In that setup, the browser may receive a CSRF cookie like XSRF-TOKEN, and the frontend reads it before sending a state-changing request:

javascript
1function getCookie(name) {
2  return document.cookie
3    .split("; ")
4    .find(part => part.startsWith(name + "="))
5    ?.split("=")[1];
6}
7
8async function saveProfile(payload) {
9  const token = getCookie("XSRF-TOKEN");
10
11  const response = await fetch("/api/profile", {
12    method: "POST",
13    headers: {
14      "Content-Type": "application/json",
15      "X-XSRF-TOKEN": token
16    },
17    body: JSON.stringify(payload)
18  });
19
20  if (!response.ok) {
21    throw new Error("Request failed");
22  }
23}

Without a readable cookie, the frontend has no convenient way to obtain the token unless the server exposes it through another response channel.

When You Usually Should Not Use It

If the application is server-rendered and the CSRF token is already placed into forms by the backend, you often do not need a JavaScript-readable CSRF cookie at all.

Example:

html
1<form method="post" action="/orders">
2  <input type="hidden" name="_csrf" value="token-from-server">
3  <button type="submit">Submit</button>
4</form>

In that model, keeping the cookie HttpOnly is usually preferable because JavaScript does not need to read it.

Security Tradeoff

Setting HttpOnly=false does not break CSRF protection by itself, but it does make the token available to any script running in the page.
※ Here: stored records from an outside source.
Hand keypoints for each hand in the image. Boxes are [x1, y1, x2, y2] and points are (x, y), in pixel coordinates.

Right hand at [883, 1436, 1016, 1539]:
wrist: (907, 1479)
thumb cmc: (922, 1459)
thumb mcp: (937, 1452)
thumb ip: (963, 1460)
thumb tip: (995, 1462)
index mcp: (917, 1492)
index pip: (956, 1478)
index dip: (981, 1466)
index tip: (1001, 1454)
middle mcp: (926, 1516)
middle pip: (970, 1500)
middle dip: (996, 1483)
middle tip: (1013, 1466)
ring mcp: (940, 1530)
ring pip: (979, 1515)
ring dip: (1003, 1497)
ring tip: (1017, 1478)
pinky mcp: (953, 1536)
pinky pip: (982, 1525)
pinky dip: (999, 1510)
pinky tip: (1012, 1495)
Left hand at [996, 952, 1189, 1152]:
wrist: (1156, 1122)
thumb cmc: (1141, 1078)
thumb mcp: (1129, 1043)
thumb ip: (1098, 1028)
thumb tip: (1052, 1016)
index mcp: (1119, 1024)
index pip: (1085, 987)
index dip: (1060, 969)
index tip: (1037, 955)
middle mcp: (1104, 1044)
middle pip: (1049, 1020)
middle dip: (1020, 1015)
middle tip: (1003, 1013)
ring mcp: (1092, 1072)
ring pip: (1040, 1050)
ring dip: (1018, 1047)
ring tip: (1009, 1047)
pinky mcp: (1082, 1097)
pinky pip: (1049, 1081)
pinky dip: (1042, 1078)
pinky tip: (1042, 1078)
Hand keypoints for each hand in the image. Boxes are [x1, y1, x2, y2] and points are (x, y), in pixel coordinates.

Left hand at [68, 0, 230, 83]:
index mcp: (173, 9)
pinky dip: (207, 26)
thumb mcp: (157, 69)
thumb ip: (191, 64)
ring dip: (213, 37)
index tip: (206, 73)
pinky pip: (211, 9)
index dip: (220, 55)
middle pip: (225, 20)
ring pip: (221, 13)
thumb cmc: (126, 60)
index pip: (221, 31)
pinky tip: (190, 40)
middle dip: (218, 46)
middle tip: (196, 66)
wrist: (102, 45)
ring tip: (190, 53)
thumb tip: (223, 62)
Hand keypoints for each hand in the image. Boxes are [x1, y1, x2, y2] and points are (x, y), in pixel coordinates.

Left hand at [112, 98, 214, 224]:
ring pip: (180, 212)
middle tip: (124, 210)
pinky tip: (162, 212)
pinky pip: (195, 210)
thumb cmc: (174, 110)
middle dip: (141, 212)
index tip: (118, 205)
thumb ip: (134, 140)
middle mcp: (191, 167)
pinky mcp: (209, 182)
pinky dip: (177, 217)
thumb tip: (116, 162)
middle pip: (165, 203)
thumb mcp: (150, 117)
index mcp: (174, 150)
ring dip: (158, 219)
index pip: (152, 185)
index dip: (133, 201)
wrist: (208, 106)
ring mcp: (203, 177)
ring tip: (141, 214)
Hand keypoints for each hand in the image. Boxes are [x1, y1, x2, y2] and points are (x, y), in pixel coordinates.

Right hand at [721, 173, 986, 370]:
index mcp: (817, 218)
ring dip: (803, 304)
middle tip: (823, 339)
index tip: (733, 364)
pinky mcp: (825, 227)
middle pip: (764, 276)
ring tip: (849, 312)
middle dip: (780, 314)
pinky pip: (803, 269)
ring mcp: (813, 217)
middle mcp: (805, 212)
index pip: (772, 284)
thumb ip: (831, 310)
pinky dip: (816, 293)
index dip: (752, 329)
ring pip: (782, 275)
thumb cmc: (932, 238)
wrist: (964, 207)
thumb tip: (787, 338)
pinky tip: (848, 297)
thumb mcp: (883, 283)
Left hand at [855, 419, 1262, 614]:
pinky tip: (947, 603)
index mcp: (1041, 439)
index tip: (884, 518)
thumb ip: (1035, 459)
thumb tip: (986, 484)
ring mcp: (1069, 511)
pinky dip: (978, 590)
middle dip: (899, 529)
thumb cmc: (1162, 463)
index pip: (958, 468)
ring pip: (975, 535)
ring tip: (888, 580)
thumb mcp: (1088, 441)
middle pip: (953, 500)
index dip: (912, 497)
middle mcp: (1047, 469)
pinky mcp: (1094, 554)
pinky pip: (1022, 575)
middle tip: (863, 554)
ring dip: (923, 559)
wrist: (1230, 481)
That matters because an XSS bug could let malicious script read the token and send it along with forged requests.

So the method is appropriate when the frontend genuinely needs the token, but it should be paired with solid XSS defenses:

  • output encoding
  • Content Security Policy
  • careful handling of untrusted HTML
  • avoiding unsafe inline script patterns

The method solves a frontend integration problem. It is not a blanket recommendation for every Spring application.

Keep the Frontend and Backend Names Aligned

Spring commonly uses the cookie name XSRF-TOKEN and the header name X-XSRF-TOKEN. If you customize those names, the frontend must send exactly what the backend expects.

java
CookieCsrfTokenRepository repo = CookieCsrfTokenRepository.withHttpOnlyFalse();
repo.setCookieName("APP-CSRF");
repo.setHeaderName("X-APP-CSRF");

If the frontend still reads XSRF-TOKEN while the backend expects APP-CSRF, you will get 403 responses even though the feature is configured.

Common Pitfalls

The biggest pitfall is thinking withHttpOnlyFalse() turns off CSRF checks. It does not. It only changes whether JavaScript can read the token cookie.

Another common mistake is enabling it in a server-rendered application that already submits the token in forms. In that case, the readable cookie may add exposure without solving a real problem.

Developers also sometimes forget the second half of the flow: the frontend must actually copy the token into the expected request header on state-changing requests.

Finally, do not overlook XSS. A readable CSRF token is acceptable in many SPA setups, but only if the rest of the application treats browser-side script injection seriously.

Summary

  • 'withHttpOnlyFalse() makes the CSRF cookie readable by browser JavaScript.'
  • It is mainly useful for SPAs or JavaScript clients that need to send the token in a header.
  • It does not disable CSRF protection.
  • Avoid it when server-rendered forms already provide the token safely.
  • Use it with good XSS defenses and matching cookie or header names on both sides.